(Beginning of Given data)

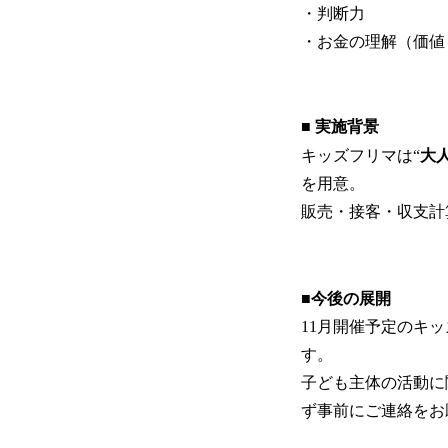
・判断力
・お金の理解（価値
■
実施背景
キッズフリマは“
大
を用意。
販売・接客・収支計
■今後の展開
11月開催予定のキ
す。
子ども主体の活動に
ず事前にご連絡をお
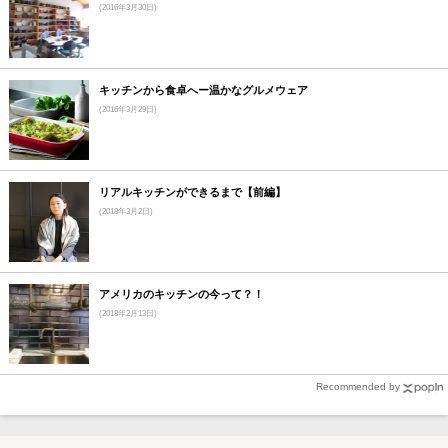
(2016年3月30日)
キッチンから食卓へー温かなグルメウェア
(2016年3月29日)
リアルキッチンができるまで【前編】
(2018年3月2日)
アメリカのキッチンの今って？！
(2018年2月13日)
Recommended by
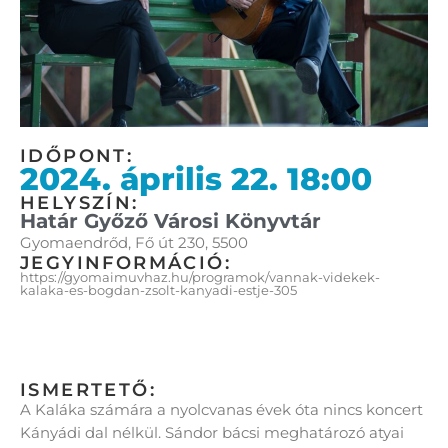
IDŐPONT:
2024. április 22. 18:00
HELYSZÍN:
Határ Győző Városi Könyvtár
Gyomaendrőd, Fő út 230, 5500
JEGYINFORMÁCIÓ:
https://gyomaimuvhaz.hu/programok/vannak-videkek-
kalaka-es-bogdan-zsolt-kanyadi-estje-305
ISMERTETŐ:
A Kaláka számára a nyolcvanas évek óta nincs koncert
Kányádi dal nélkül. Sándor bácsi meghatározó atyai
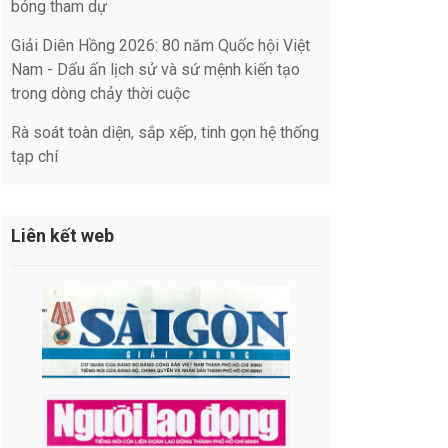
bóng tham dự
Giải Diên Hồng 2026: 80 năm Quốc hội Việt
Nam - Dấu ấn lịch sử và sứ mệnh kiến tạo
trong dòng chảy thời cuộc
Rà soát toàn diện, sắp xếp, tinh gọn hệ thống
tạp chí
Liên kết web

(End of Given data)

Requirement —
Repeat the material exactly. Any picture in it should be dropped.

Problem solution —
・判断力
・お金の理解（価値
■
実施背景
キッズフリマは“
大
を用意。
販売・接客・収支計
■今後の展開
11月開催予定のキ
す。
子ども主体の活動に
ず事前にご連絡をお
(2016年3月30日)
キッチンから食卓へー温かなグルメウェア
(2016年3月29日)
リアルキッチンができるまで【前編】
(2018年3月2日)
アメリカのキッチンの今って？！
(2018年2月13日)
Recommended by
IDŐPONT:
2024. április 22. 18:00
HELYSZÍN:
Határ Győző Városi Könyvtár
Gyomaendrőd, Fő út 230, 5500
JEGYINFORMÁCIÓ:
https://gyomaimuvhaz.hu/programok/vannak-videkek-
kalaka-es-bogdan-zsolt-kanyadi-estje-305
ISMERTETŐ:
A Kaláka számára a nyolcvanas évek óta nincs koncert
Kányádi dal nélkül. Sándor bácsi meghatározó atyai
bóng tham dự
Giải Diên Hồng 2026: 80 năm Quốc hội Việt
Nam - Dấu ấn lịch sử và sứ mệnh kiến tạo
trong dòng chảy thời cuộc
Rà soát toàn diện, sắp xếp, tinh gọn hệ thống
tạp chí
Liên kết web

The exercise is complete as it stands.